WHAT YOU NEED TO DO:
Arrange the lines from the start through the line containing "す！6.1インチのスマートフォンと三つ折り財布を一緒に収納でき" as a Markdown table with the columns "No." and "Line", leaving out any blank lines.

Saved entries:
++++++++
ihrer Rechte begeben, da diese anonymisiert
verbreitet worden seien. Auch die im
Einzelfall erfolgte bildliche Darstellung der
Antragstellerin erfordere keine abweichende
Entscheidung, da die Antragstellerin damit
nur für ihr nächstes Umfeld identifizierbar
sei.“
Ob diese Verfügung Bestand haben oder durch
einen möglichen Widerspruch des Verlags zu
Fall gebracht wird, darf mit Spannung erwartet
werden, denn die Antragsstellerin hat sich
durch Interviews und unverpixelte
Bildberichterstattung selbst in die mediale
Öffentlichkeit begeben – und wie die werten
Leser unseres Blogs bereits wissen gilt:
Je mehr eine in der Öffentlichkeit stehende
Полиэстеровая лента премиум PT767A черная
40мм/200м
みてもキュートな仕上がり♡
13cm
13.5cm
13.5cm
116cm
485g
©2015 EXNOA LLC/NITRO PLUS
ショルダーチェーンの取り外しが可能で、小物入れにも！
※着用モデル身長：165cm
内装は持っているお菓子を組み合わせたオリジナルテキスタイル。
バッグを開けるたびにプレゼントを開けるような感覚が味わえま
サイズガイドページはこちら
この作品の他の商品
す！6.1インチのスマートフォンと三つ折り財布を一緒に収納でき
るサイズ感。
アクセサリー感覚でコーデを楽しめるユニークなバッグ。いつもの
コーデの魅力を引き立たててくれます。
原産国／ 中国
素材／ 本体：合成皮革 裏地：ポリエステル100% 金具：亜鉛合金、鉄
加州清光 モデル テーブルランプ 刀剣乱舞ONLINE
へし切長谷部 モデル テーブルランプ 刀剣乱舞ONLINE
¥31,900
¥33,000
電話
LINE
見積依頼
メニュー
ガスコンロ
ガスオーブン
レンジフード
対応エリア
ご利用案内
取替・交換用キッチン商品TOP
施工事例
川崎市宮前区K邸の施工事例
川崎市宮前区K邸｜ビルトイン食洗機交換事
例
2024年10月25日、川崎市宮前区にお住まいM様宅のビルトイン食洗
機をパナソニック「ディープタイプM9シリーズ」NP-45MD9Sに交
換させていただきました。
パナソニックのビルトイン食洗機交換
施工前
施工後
++++++++
RESULT OF THE EXERCISE:
| No. | Line |
|---|---|
| 1 | ihrer Rechte begeben, da diese anonymisiert |
| 2 | verbreitet worden seien. Auch die im |
| 3 | Einzelfall erfolgte bildliche Darstellung der |
| 4 | Antragstellerin erfordere keine abweichende |
| 5 | Entscheidung, da die Antragstellerin damit |
| 6 | nur für ihr nächstes Umfeld identifizierbar |
| 7 | sei.“ |
| 8 | Ob diese Verfügung Bestand haben oder durch |
| 9 | einen möglichen Widerspruch des Verlags zu |
| 10 | Fall gebracht wird, darf mit Spannung erwartet |
| 11 | werden, denn die Antragsstellerin hat sich |
| 12 | durch Interviews und unverpixelte |
| 13 | Bildberichterstattung selbst in die mediale |
| 14 | Öffentlichkeit begeben – und wie die werten |
| 15 | Leser unseres Blogs bereits wissen gilt: |
| 16 | Je mehr eine in der Öffentlichkeit stehende |
| 17 | Полиэстеровая лента премиум PT767A черная |
| 18 | 40мм/200м |
| 19 | みてもキュートな仕上がり♡ |
| 20 | 13cm |
| 21 | 13.5cm |
| 22 | 13.5cm |
| 23 | 116cm |
| 24 | 485g |
| 25 | ©2015 EXNOA LLC/NITRO PLUS |
| 26 | ショルダーチェーンの取り外しが可能で、小物入れにも！ |
| 27 | ※着用モデル身長：165cm |
| 28 | 内装は持っているお菓子を組み合わせたオリジナルテキスタイル。 |
| 29 | バッグを開けるたびにプレゼントを開けるような感覚が味わえま |
| 30 | サイズガイドページはこちら |
| 31 | この作品の他の商品 |
| 32 | す！6.1インチのスマートフォンと三つ折り財布を一緒に収納でき |